Although I’ll be voting yes because there’s no way I want to do anything the horrible end of the no crowd would be happy with.
Basic logic, not mutually exclusive issues and nothing is stopping us from walking, talking, chewing gum and farting; old delaying tactics and there may not be another chance for a generation e.g. see the Republic ref, which had Howard doing everything possible to stymie…..25 years ago….
how does The Voice prevent First Nations people from dissenting? – us Whites do nothing but bitch and whine all the time, and we’ve already won
I think the author’s argument is that the Voice isn’t going to prevent anything from happening. Including racism as normal.

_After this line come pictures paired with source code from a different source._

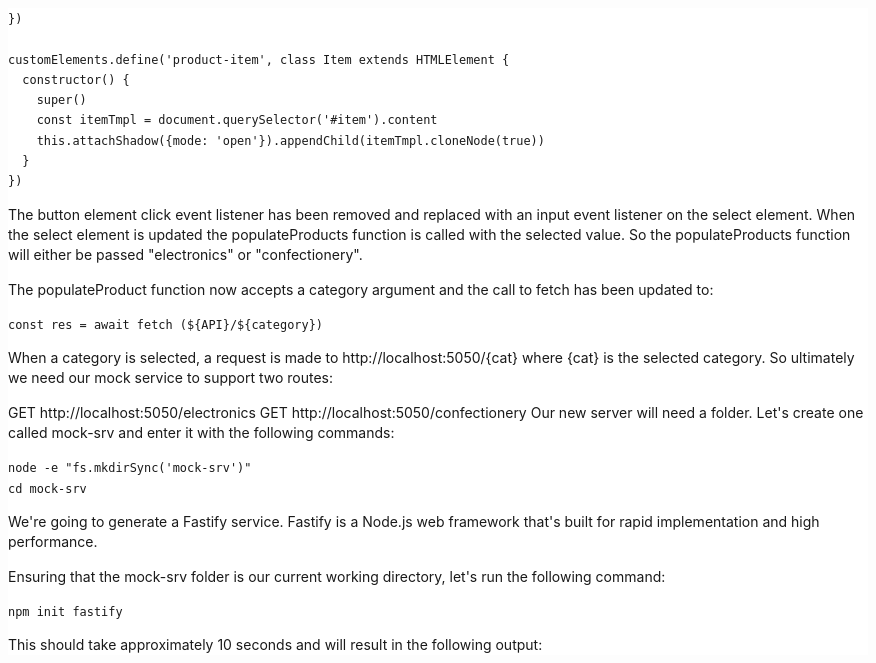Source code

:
 ```
})

customElements.define('product-item', class Item extends HTMLElement {
  constructor() {
    super()
    const itemTmpl = document.querySelector('#item').content
    this.attachShadow({mode: 'open'}).appendChild(itemTmpl.cloneNode(true))
  }
})
```
The button element click event listener has been removed and replaced with an input event listener on the select element. When the select element is updated the populateProducts function is called with the selected value. So the populateProducts function will either be passed "electronics" or "confectionery".

The populateProduct function now accepts a category argument and the call to fetch has been updated to:

  `const res = await fetch (${API}/${category})`

When a category is selected, a request is made to http://localhost:5050/{cat} where {cat} is the selected category. So ultimately we need our mock service to support two routes:

GET http://localhost:5050/electronics
GET http://localhost:5050/confectionery
Our new server will need a folder. Let's create one called mock-srv and enter it with the following commands:
```
node -e "fs.mkdirSync('mock-srv')"
cd mock-srv
```
We're going to generate a Fastify service. Fastify is a Node.js web framework that's built for rapid implementation and high performance.

Ensuring that the mock-srv folder is our current working directory, let's run the following command:
```
npm init fastify
```
This should take approximately 10 seconds and will result in the following output:
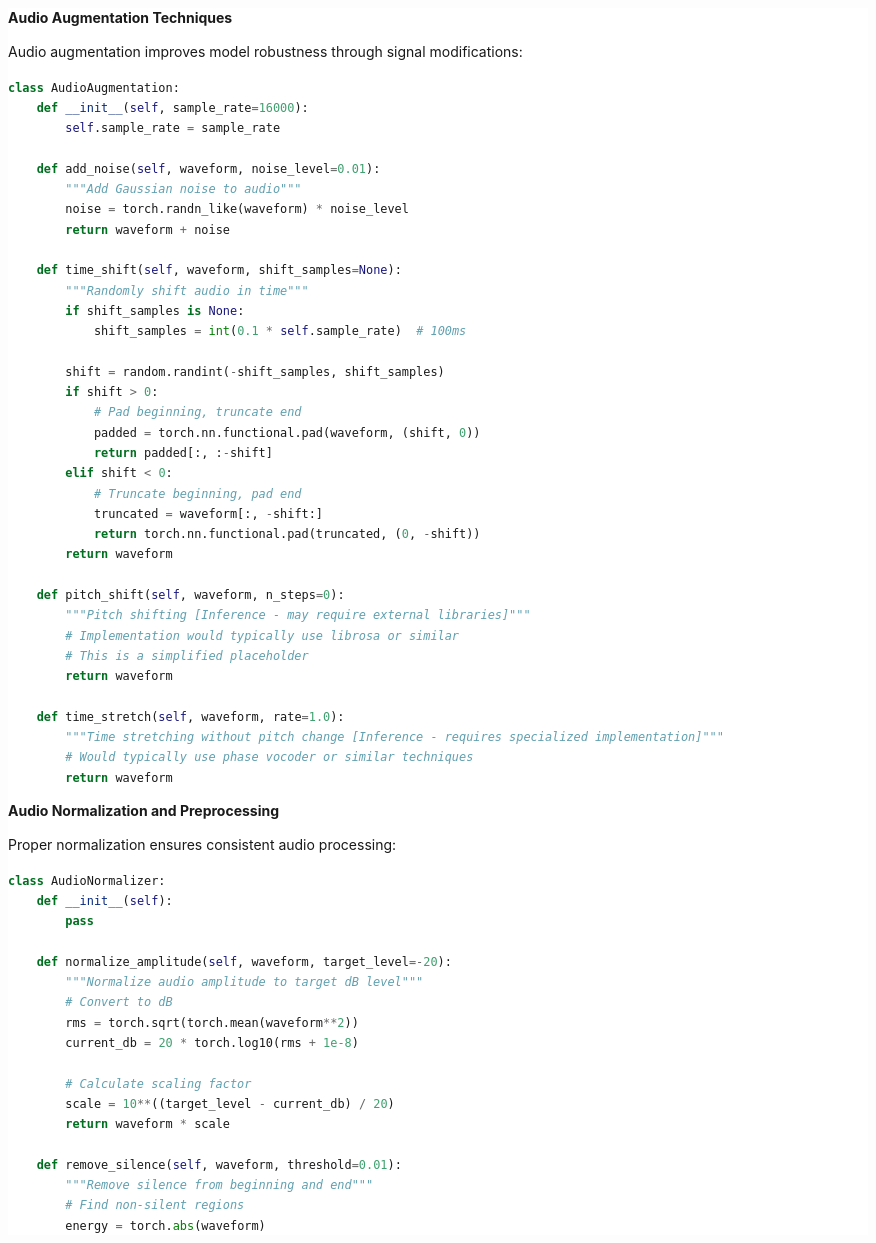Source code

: **Audio Augmentation Techniques**

Audio augmentation improves model robustness through signal modifications:

```python
class AudioAugmentation:
    def __init__(self, sample_rate=16000):
        self.sample_rate = sample_rate
    
    def add_noise(self, waveform, noise_level=0.01):
        """Add Gaussian noise to audio"""
        noise = torch.randn_like(waveform) * noise_level
        return waveform + noise
    
    def time_shift(self, waveform, shift_samples=None):
        """Randomly shift audio in time"""
        if shift_samples is None:
            shift_samples = int(0.1 * self.sample_rate)  # 100ms
        
        shift = random.randint(-shift_samples, shift_samples)
        if shift > 0:
            # Pad beginning, truncate end
            padded = torch.nn.functional.pad(waveform, (shift, 0))
            return padded[:, :-shift]
        elif shift < 0:
            # Truncate beginning, pad end
            truncated = waveform[:, -shift:]
            return torch.nn.functional.pad(truncated, (0, -shift))
        return waveform
    
    def pitch_shift(self, waveform, n_steps=0):
        """Pitch shifting [Inference - may require external libraries]"""
        # Implementation would typically use librosa or similar
        # This is a simplified placeholder
        return waveform
    
    def time_stretch(self, waveform, rate=1.0):
        """Time stretching without pitch change [Inference - requires specialized implementation]"""
        # Would typically use phase vocoder or similar techniques
        return waveform
```

**Audio Normalization and Preprocessing**

Proper normalization ensures consistent audio processing:

```python
class AudioNormalizer:
    def __init__(self):
        pass
    
    def normalize_amplitude(self, waveform, target_level=-20):
        """Normalize audio amplitude to target dB level"""
        # Convert to dB
        rms = torch.sqrt(torch.mean(waveform**2))
        current_db = 20 * torch.log10(rms + 1e-8)
        
        # Calculate scaling factor
        scale = 10**((target_level - current_db) / 20)
        return waveform * scale
    
    def remove_silence(self, waveform, threshold=0.01):
        """Remove silence from beginning and end"""
        # Find non-silent regions
        energy = torch.abs(waveform)
```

But voting No strengthens the arm of the Duttons and Hansons of the world so good luck with achieving any much needed change when you defeat the Voice.
I have met many with awful, traumatic family stories and seen the struggle to work through events that have left hurt, anger, frustration and a deep exhaustion. There is a sense of just bashing your head against a brick wall.
Sometimes coming from a different direction changes everything.
It looks like a promising new direction, that required generosity from the ‘white’ Australian population, is not going to ‘get up’.
My experience around trauma has taught me that something like the Recognition and the guaranteed ‘voice’ would work – not overnight but in time. It becomes the ‘anchor’ to hold onto and the space to both hear and be heard.
I am afraid that all those who have felt this first step towards healing was not enough and should not be accepted will now have nothing, should there be a successful No vote.
Go and read the Coroner’s Report on the author’s brother’s death, Ken. Be interested in what you think.
The time to imbed indigenous views into policy making, through supporting the Voice and voting Yes, is right now. None of the issues identified by Rule will be addressed through some “progressive No” – it instead permanently takes the possibility of national reconciliation off the agenda.